In the past, the team faced space limitations when collaborating with others, including the Centre for Addiction and Mental Health, Holland Bloorview Kids Rehabilitation Hospital and Princess Margaret Hospital in Toronto. This facility – located in U of T’s Athletic Centre – will now let them closely interact with local and international partners and create comprehensive programs. The centre was made possible by the financial support of the Canada Foundation for Innovation and the Ontario Research Fund.

“Now that we have this state-of-the-art centre, we can do our own cutting-edge research and also contribute to larger multi-site projects,” says Faulkner. “Sweat is the best antidepressant, and the Mental Health and Physical Activity Research Centre will allow us to discover and share knowledge about how best to get more people, more active, more often.”

Watch: Prof. Catherine Sabiston talk about exercise and mental health benefits on National Cancer Survivors Day


Reader Comments

# 1
Posted by Scott Anderson on March 30th, 2016 @ 10:06 am

A major family trauma in the late 1980s led to my struggle with depression. Post-traumatic stress disorder (PTSD) was not known then. My doctor prescribed an anti-depressant. I was on it for 17 years, with no therapy offered. In the early 2000s, a psychologist I was referred to objected to my suggestion that I was suffering from PTSD. I refused further sessions with that person.

In 2012, with my current doctor’s caution, I went off the upgraded anti-depressant, with some difficult withdrawal symptoms. With my (forced) retirement in 2007-8, I struggled with purposelessness, until symptoms of depression convinced me to accept my doctor’s advice and go back on Effexor. It has had some significant positive effects.

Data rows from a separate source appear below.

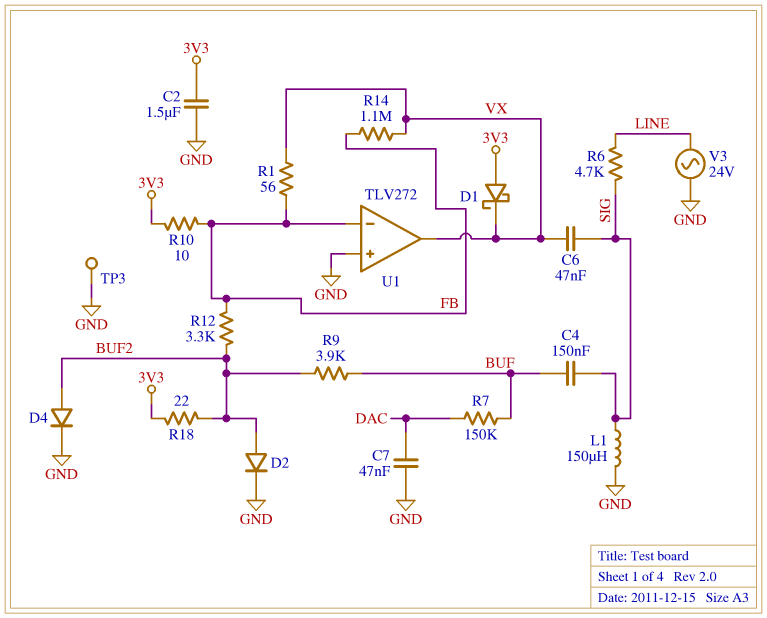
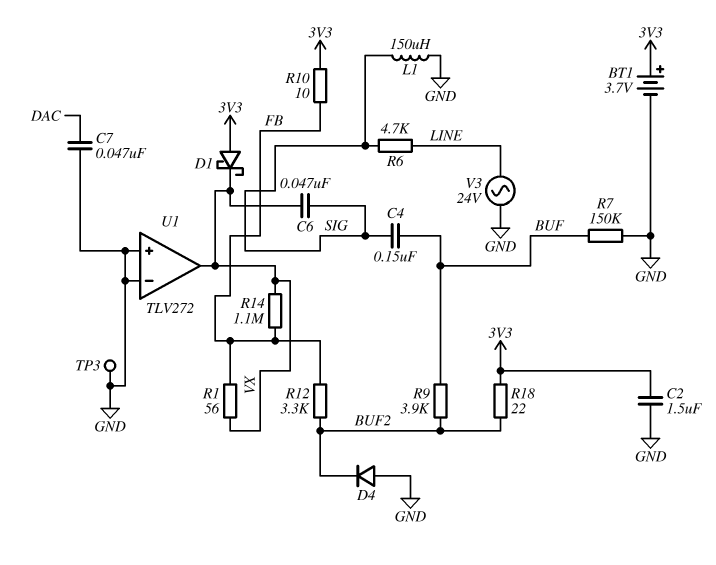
BT1: none -> 3.7V (plus 3V3, minus GND)
D2: diode (A BUF2, K GND) -> none
D4: diode (A BUF2, K GND) -> diode (A GND, K BUF2)
R7: 150k (BUF, DAC) -> 150k (BUF, GND)
U1 pin in-: FB -> GND

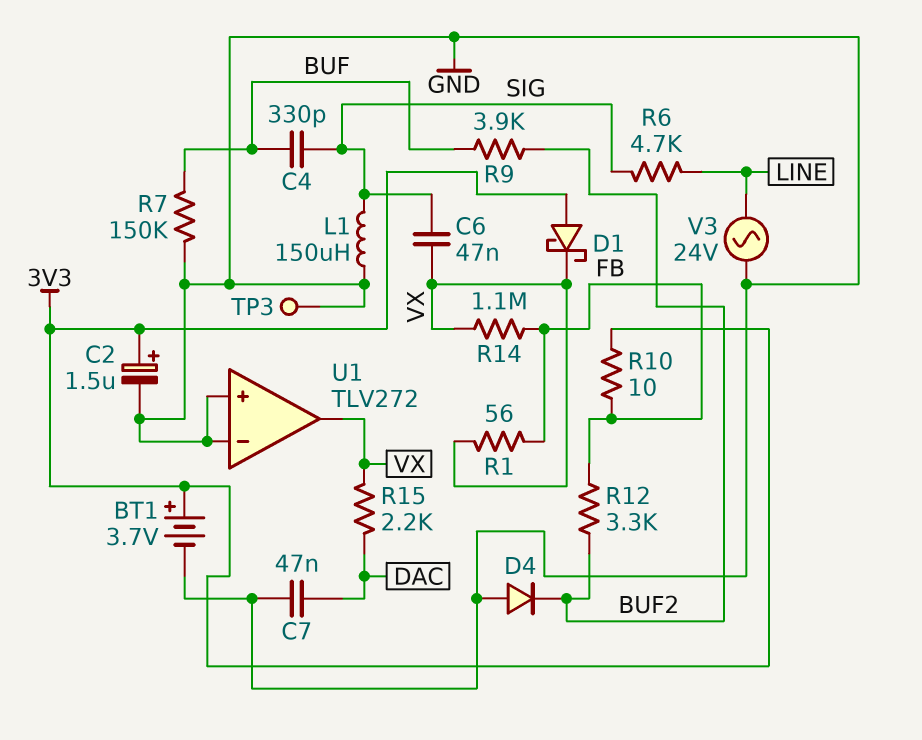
C2: 1.5uF (3V3, GND) -> 1.5uF (plus 3V3, minus GND)
C4: 150nF (BUF, SIG) -> 330pF (BUF, SIG)
R15: none -> 2.2k (DAC, VX)
R18: 22 (3V3, BUF2) -> none

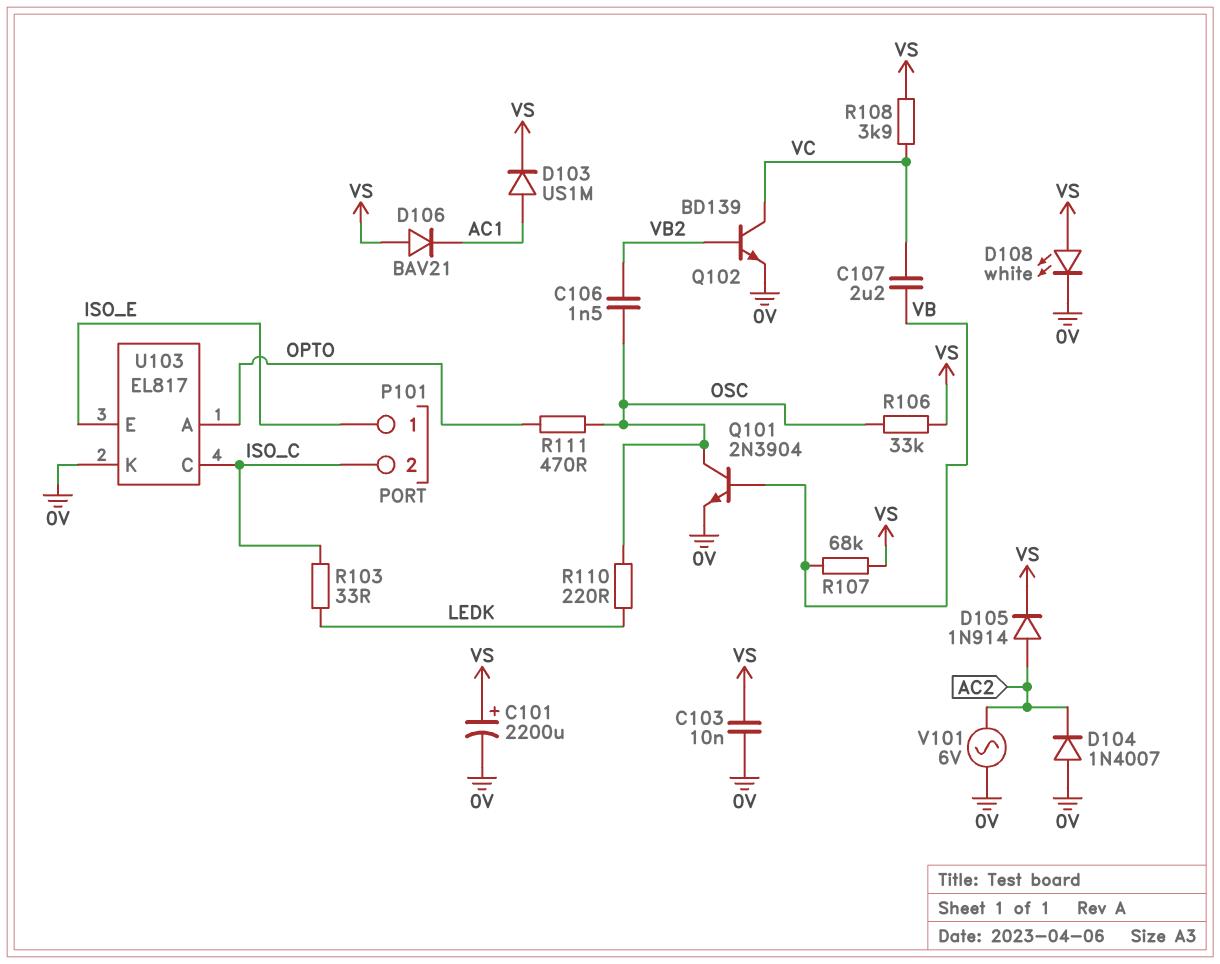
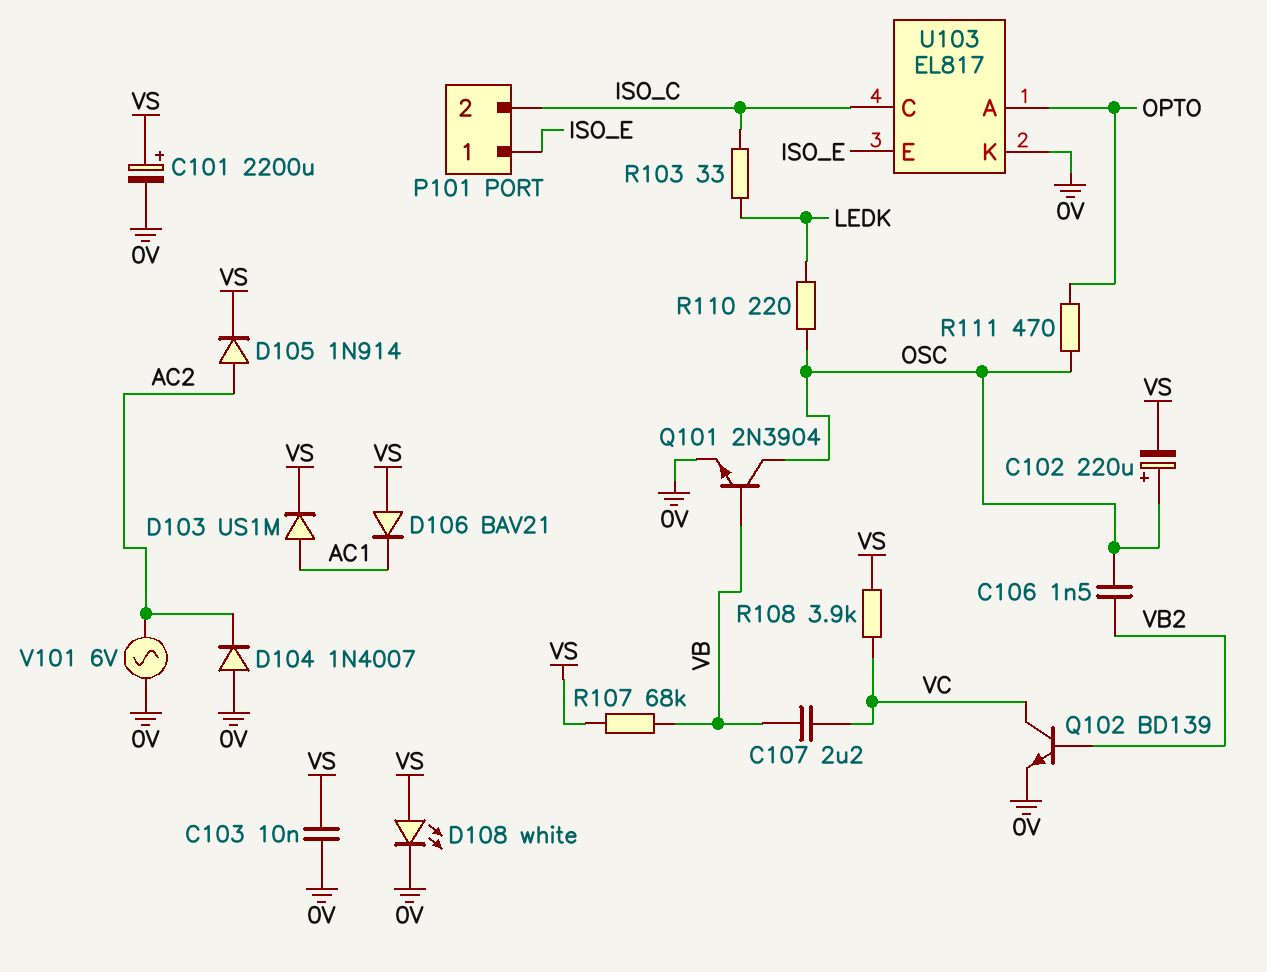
C102: none -> 220uF (plus OSC, minus VS)
R106: 33k (OSC, VS) -> none

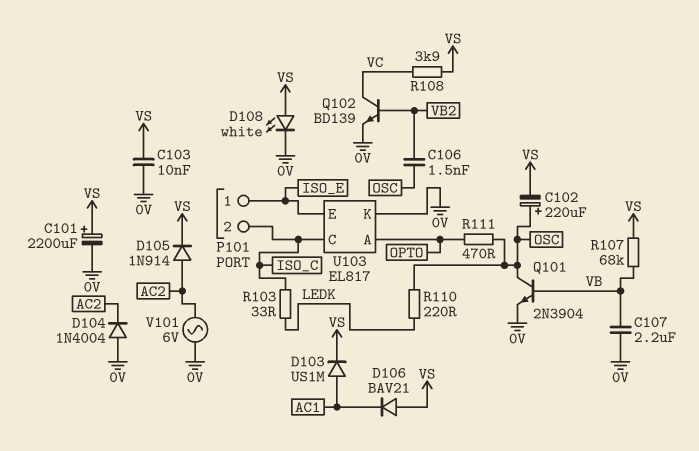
C107: 2.2uF (VB, VC) -> 2.2uF (0V, VB)
D104: diode 1N4007 (A 0V, K AC2) -> diode 1N4004 (A 0V, K AC2)

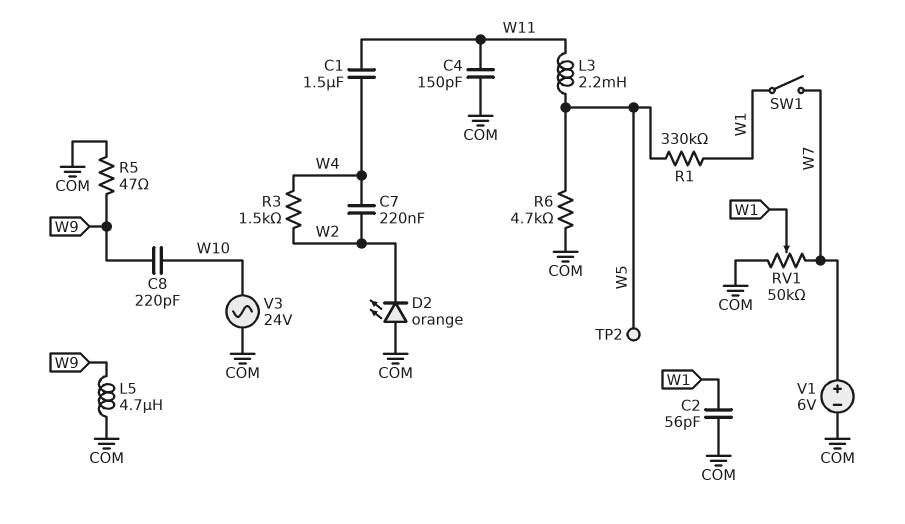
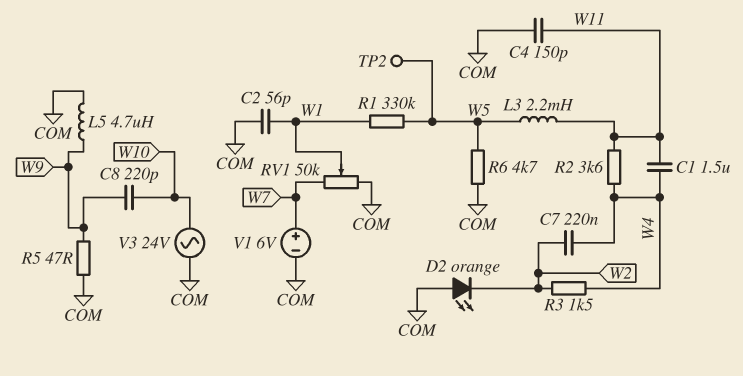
R2: none -> 3.6k (W4, W11)
SW1: switch (W1, W7) -> none

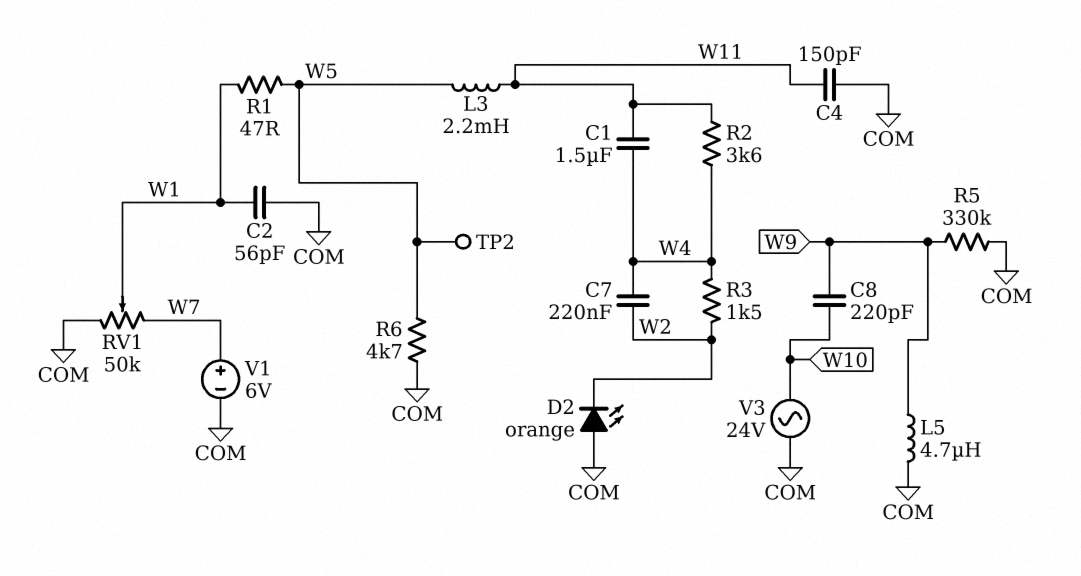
R1: 330k (W1, W5) -> 47 (W1, W5)
R5: 47 (COM, W9) -> 330k (COM, W9)

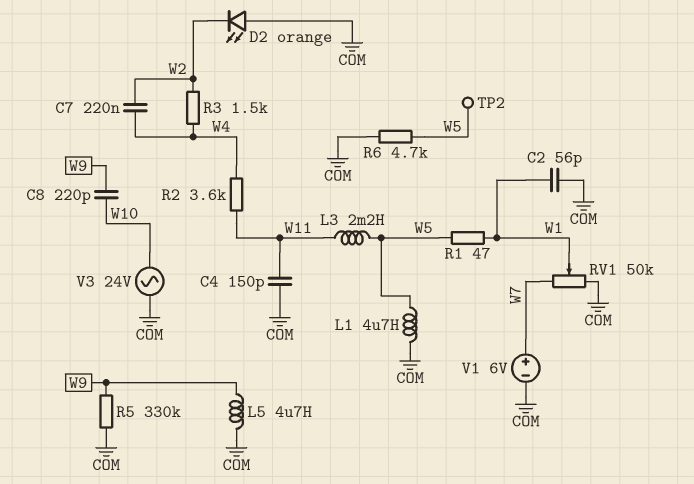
C1: 1.5uF (W4, W11) -> none
L1: none -> 4.7uH (COM, W5)

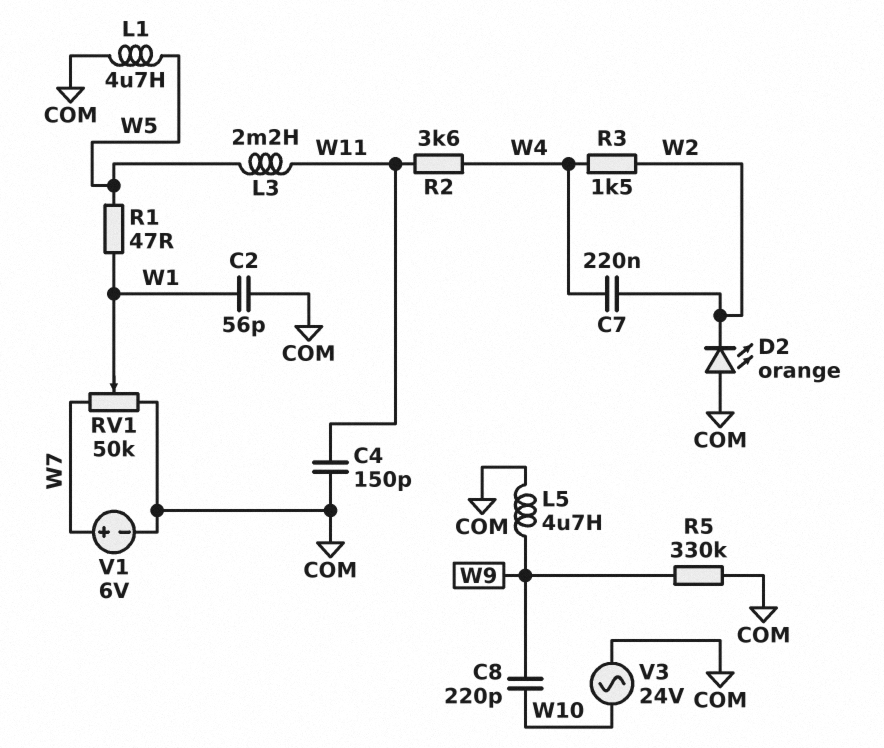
R6: 4.7k (COM, W5) -> none
TP2: test point (W5) -> none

Personally, I have experienced that physical exercise has been quite beneficial in moderating the effects of depression and the side-effects of the anti-depressant. I laud the initiatives of the Faculty of Kinesiology and its ongoing efforts to address mental illness.

William Gallagher
MDiv 1981

# 2
Posted by Scott Anderson on May 9th, 2016 @ 10:21 am

The simple yet profound concept “a sound mind in a sound body” has been with us for many centuries, and I am pleased to see that U of T has recently established the Mental Health and Physical Activity Research Centre to further develop our understanding and applications of this concept.

Simon Hall
MEd 1982
St. Catharines, Ontario

# 3
Posted by Carol Shetler BA%201981 on September 10th, 2016 @ 4:58 pm

I found this story as a link from “The Hidden Epidemic” about child abuse and its long-term effect on health throughout a person’s life. I found this story valuable, as I have recently begun major modifications to my diet and activity level to enhance my quality of life as I approach the age of 60. My mood has improved; I am less drowsy during the day; and I am learning and retaining at nearly the speed and precision I had 30 years ago.

Thanks very much to the University of Toronto’s Faculty of Kinesiology and Physical Education for this initiative.